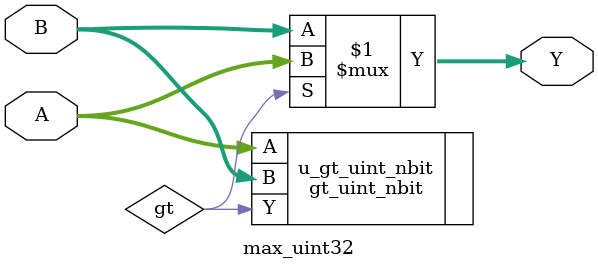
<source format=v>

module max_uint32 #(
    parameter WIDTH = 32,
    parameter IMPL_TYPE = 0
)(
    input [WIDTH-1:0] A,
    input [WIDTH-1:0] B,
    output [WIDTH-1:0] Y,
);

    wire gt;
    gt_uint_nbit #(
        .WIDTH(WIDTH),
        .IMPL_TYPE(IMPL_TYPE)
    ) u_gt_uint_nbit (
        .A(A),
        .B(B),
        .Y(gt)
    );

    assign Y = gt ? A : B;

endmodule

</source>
========================================================================
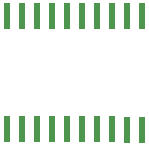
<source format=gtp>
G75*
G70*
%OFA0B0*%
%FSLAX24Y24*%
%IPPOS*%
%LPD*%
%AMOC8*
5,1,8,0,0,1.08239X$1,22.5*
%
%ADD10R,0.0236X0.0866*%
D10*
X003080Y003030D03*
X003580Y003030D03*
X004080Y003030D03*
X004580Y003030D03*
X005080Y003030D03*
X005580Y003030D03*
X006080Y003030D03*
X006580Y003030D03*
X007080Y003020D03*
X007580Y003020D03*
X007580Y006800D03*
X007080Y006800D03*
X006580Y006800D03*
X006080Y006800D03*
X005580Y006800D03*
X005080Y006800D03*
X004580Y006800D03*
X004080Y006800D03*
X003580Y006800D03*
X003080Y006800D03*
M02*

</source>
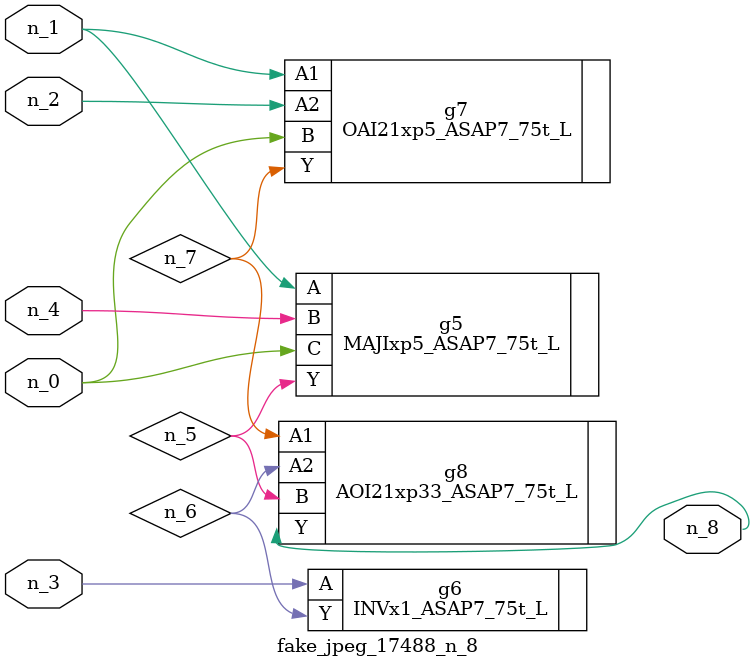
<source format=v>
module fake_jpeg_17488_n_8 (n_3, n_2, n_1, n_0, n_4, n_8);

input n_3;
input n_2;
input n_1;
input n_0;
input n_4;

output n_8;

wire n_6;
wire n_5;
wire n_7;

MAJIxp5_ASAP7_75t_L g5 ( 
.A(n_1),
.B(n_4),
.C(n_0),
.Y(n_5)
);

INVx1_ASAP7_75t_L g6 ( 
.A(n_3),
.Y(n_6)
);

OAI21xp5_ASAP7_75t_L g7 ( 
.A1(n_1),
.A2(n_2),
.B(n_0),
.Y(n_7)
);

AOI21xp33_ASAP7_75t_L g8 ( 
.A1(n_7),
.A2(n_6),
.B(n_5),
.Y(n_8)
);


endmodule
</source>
========================================================================
Pictures in the entries do not go into the copy. Print only the lines starting at the one containing "X006080Y003030D03*" and ending at the one containing "module fake_jpeg_17488_n_8 (n_3, n_2, n_1, n_0, n_4, n_8);", exactly as they appear.

X006080Y003030D03*
X006580Y003030D03*
X007080Y003020D03*
X007580Y003020D03*
X007580Y006800D03*
X007080Y006800D03*
X006580Y006800D03*
X006080Y006800D03*
X005580Y006800D03*
X005080Y006800D03*
X004580Y006800D03*
X004080Y006800D03*
X003580Y006800D03*
X003080Y006800D03*
M02*

</source>
<source format=v>
module fake_jpeg_17488_n_8 (n_3, n_2, n_1, n_0, n_4, n_8);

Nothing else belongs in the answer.